I haven’t seen a single phising attack that also steals the MFA code from normies. Although it is technical no problem at all.
My guess is, since normies do mostly not use MFA at all, that threat actors who target the broad range of people are not interested in doing more work, since they are getting enough money from it.
Thanks for pointing that out and that blog post was a fun read. I haven’t thought deeply about TOTP phishing and sadly I’m not important enough that someone would go to such great lengths as to personally phish me like that Kurt CEO guy.

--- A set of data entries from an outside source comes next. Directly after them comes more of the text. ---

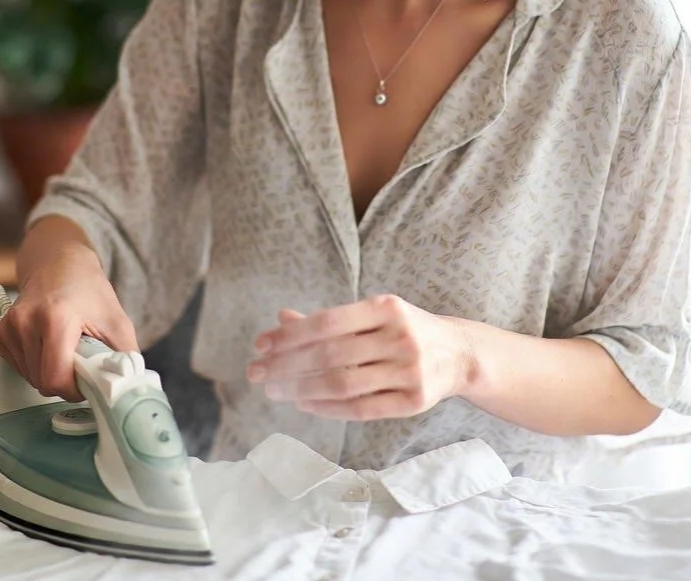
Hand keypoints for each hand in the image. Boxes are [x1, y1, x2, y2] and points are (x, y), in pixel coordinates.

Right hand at [0, 239, 137, 401]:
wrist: (59, 264)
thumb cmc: (87, 290)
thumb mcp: (117, 321)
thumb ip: (125, 357)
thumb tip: (126, 386)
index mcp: (57, 317)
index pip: (55, 379)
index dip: (73, 390)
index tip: (85, 382)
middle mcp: (28, 320)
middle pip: (42, 381)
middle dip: (64, 379)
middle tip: (78, 359)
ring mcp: (10, 326)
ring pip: (30, 377)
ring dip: (49, 372)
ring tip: (63, 347)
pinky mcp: (0, 332)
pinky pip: (18, 367)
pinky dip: (34, 364)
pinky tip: (45, 344)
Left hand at [246, 295, 469, 420]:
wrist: (459, 353)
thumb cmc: (404, 329)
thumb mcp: (372, 314)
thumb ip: (328, 319)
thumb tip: (280, 319)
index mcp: (387, 307)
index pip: (328, 322)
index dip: (291, 335)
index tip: (260, 345)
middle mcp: (400, 337)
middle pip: (331, 355)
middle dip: (287, 365)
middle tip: (256, 373)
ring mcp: (409, 371)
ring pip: (343, 384)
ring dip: (301, 389)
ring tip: (275, 390)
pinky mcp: (414, 402)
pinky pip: (361, 409)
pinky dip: (328, 408)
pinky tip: (304, 405)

I’ll try to use more FIDO though.
This is a truly nightmare scenario. Sensitive data, but the company doesn’t give a shit. Such as the case with the oligopoly of major banks in my country that I can’t fully escape. For them I do use a very strong password, hold on to my butt cheeks and hope for the best.
Politely, I think that’s objectively untrue. Assuming that the same org is also hashing your passwords correctly (eg, using bcrypt or something similar) then using a strong password is a solid line of defense.
That said, we have seen plenty of orgs using outdated hash algorithms (if any) so of course I always advocate for 2FA whenever available. But to say it’s “security theater” and to suggest that password managers are just a “UX tool” that offer no privacy/security comes with caveats at best.
You say it’s untrue, but then offer no explanation why you think it’s untrue.
Hashing is just there for when your DB gets stolen so that it can’t be easily brute forced or rainbow tabled (need salt). We can then talk about all the proper security practices (ex. proper website CSP to fight XSS) and the end user has to hope that the site/app follows them. My point is that even all of that will never be enough. Passwords can be phished and who’s to say that the user doesn’t have a keylogger on their machine? This is why I wrote that strong passwords are security theater and any sensitive sites/apps should require TOTP (I was corrected that FIDO2 is actually much better).
You say it’s untrue, but then offer no explanation why you think it’s untrue.
I did. I said it’s because of hashing. As long as the password is sufficiently strong and properly hashed, then the odds of it being cracked are low.
To me this is the kind of thinking that can go on as long as you want it to. Okay fine, use TOTP. But wait, the key is stored somewhere right? So what if that’s compromised? What if your FIDO2 key was compromise en-route in transit from the seller somehow? We could play the “what-if” game all day.
Furthermore, two things can be real. Yes, passwords can be phished. Just because something isn’t perfect doesn’t make it “security theater.” Definition: “Security theater is the practice of implementing security measures that are considered to provide the feeling of improved security while doing little or nothing to achieve it.” Passwords are the first line of defense.
By your logic, that’s like saying Fort Knox isn’t secure because it has entryways. Yes, passwords have weaknesses and workarounds, which I fully acknowledge and which is why I expressly said “of course I always advocate for 2FA whenever available.” But again, to blanket say “strong passwords do nothing and password managers are also just for show” is objectively, provably untrue.
Regarding having a keylogger on your machine, your FIDO doesn’t matter much either. If I log into my bank with a Yubikey and I’ve got a keylogger taking screenshots of my machine, my Yubikey isn’t really doing me much good there either as they can still potentially see the account numbers and any other sensitive information they need to “confirm my identity.” There’s holes in everything, that’s why we have 2FA. Defense in depth.